我不担心温有容会屈服,但始终觉得眼下有泪痣,妩媚又温柔的周遗梦碍眼。
“二嫂,你放心,真爱无敌。二哥第一次带人回家过年,一定是认定你了。”温有心悄声劝我。
温有容未必认定我了,可能整定我了。
我轻怕她肩膀,“你别瞎操心,该叫人还叫人,别使小性子。”
既然我为了宋小巫答应温有容回家,应该演好“未婚妻”的角色,代入得最自然的,是在没什么心计的温有心面前。
温有心微撅樱唇,不大高兴,“知道了。”
等我和她走出厨房,温蘅故意拔高调子,吩咐温有容带周遗梦四处走走。
我没反应,身旁的小姑娘倒是着急了,“二哥要去哪?我也去!二嫂也去!”
说话时,她不忘牢牢拽住我的胳膊。
瞬间,周遗梦和那几张生面孔,都向我投来打探的目光。
赶在温蘅发怒之前,我冲几个生人微笑,“有心开玩笑的,你们不要放在心上。温有容,你记得带周小姐好好转转,她来的少,自然需要人领路。”
觑了眼温有心缠上我胳膊的手,她像只受惊的小鹿,仓皇收手。
我笑容不改,一步一缓走到温有容跟前,取过挂在衣架上、我的黑色围巾,旁若无人地替他围上。一圈,又一圈。

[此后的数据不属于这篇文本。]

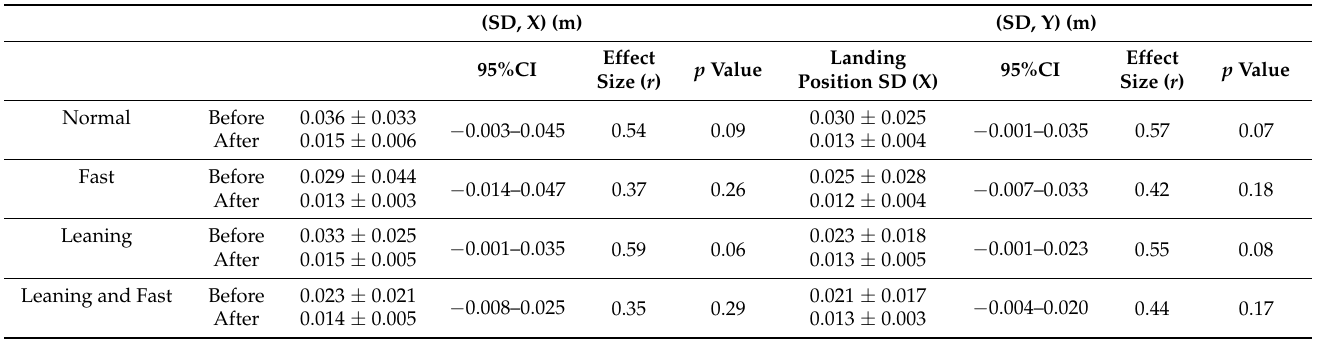
Table 13. Movement variation in the ATG in anterior (SD,Y) and lateral (SD, X) direction of G-foot lateral obstacle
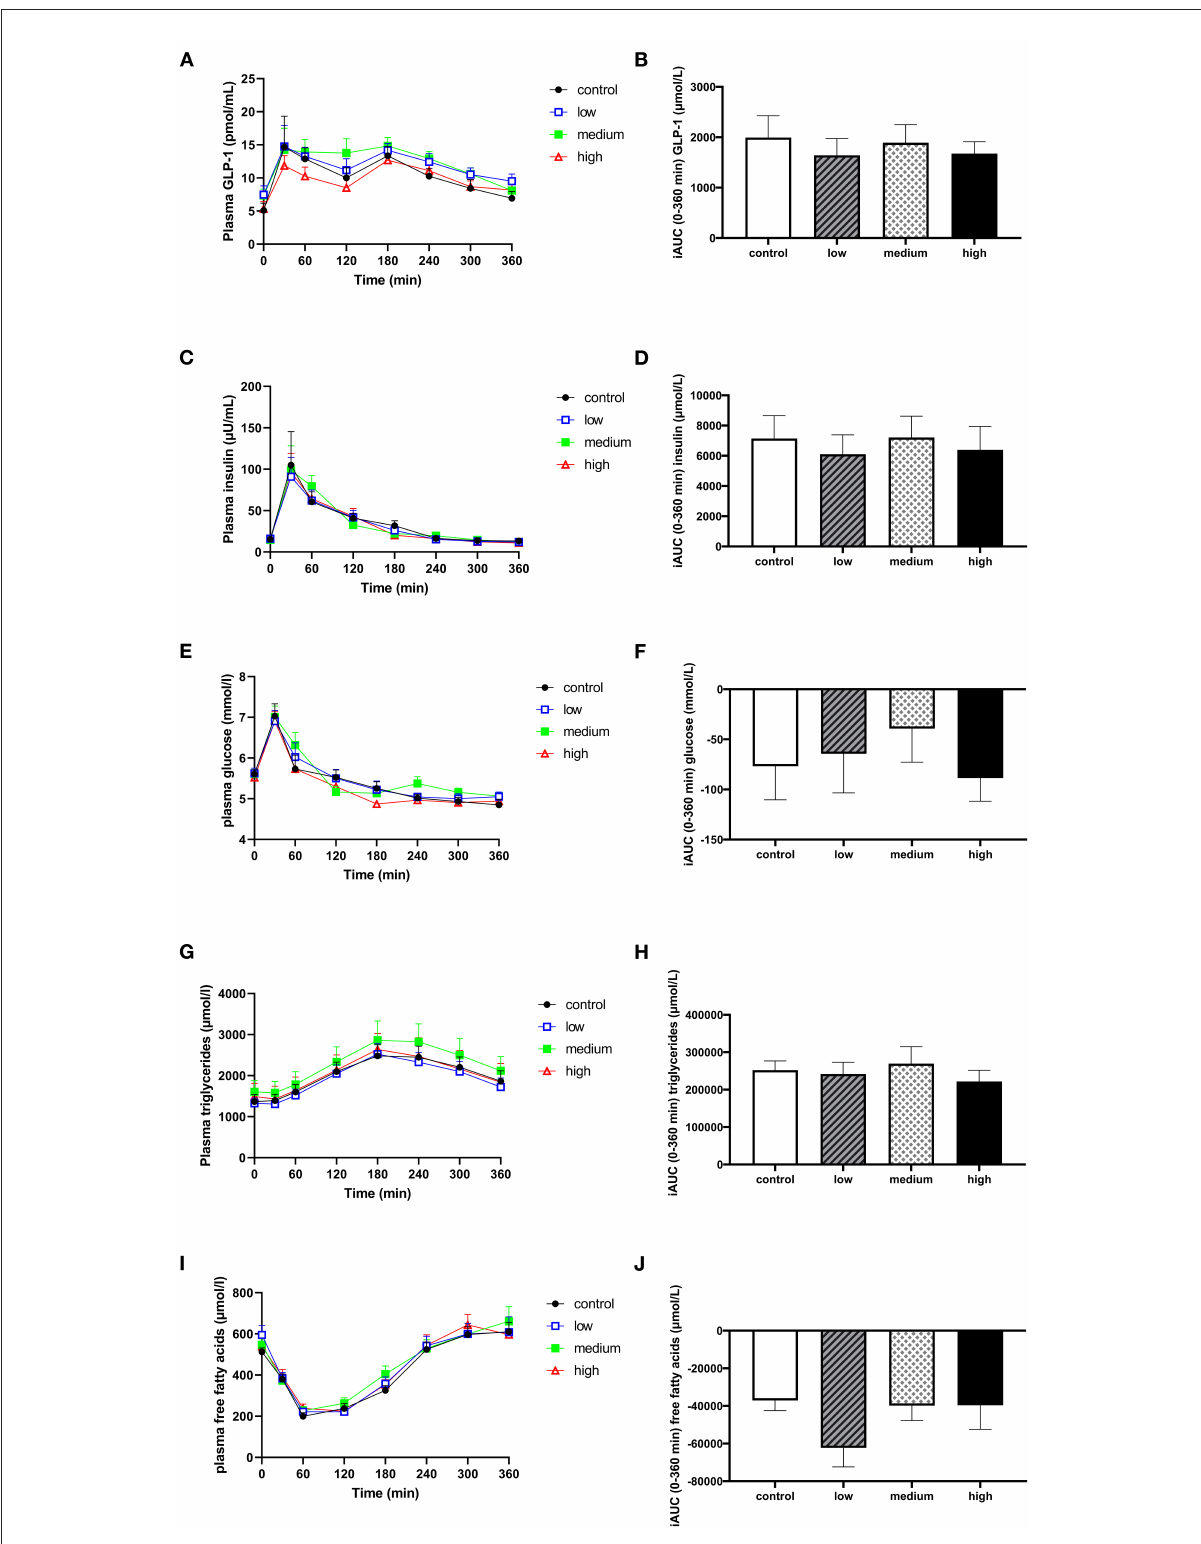
FIGURE5 The effect of butyrate and hexanoate-enriched triglycerides on circulating GLP-1 (A, B) and metabolic parameters: insulin (C, D) , glucose (E, F) , triglycerides (G, H) , and free fatty acids (I, J) . (A) Postprandial plasma GLP-1 concentrations (t0–t360min) after butyrate and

完事后,我慢条斯理地替他调试,最终满意了,才踮脚吻了吻他的耳廓,“外面冷,别冻着。”
周遗梦不是我第一个情敌,我不用张皇失措;也不是最后一个,更无须用力过猛。
做戏做了几分钟,四周一直鸦雀无声,我不免心里没底。
我面上镇静,手心渗出不少虚汗。
不想,温有容倏地抬起右手,两指掐住我的下巴,微微抬起。他低头便吻下来,仿佛麋鹿在溪边啜了口水。
不,好几口。
我习惯和他亲热,可当着温蘅,当着一干人等,总归不太合适。
我想要推开他,两手却被他灵活的左手钳住。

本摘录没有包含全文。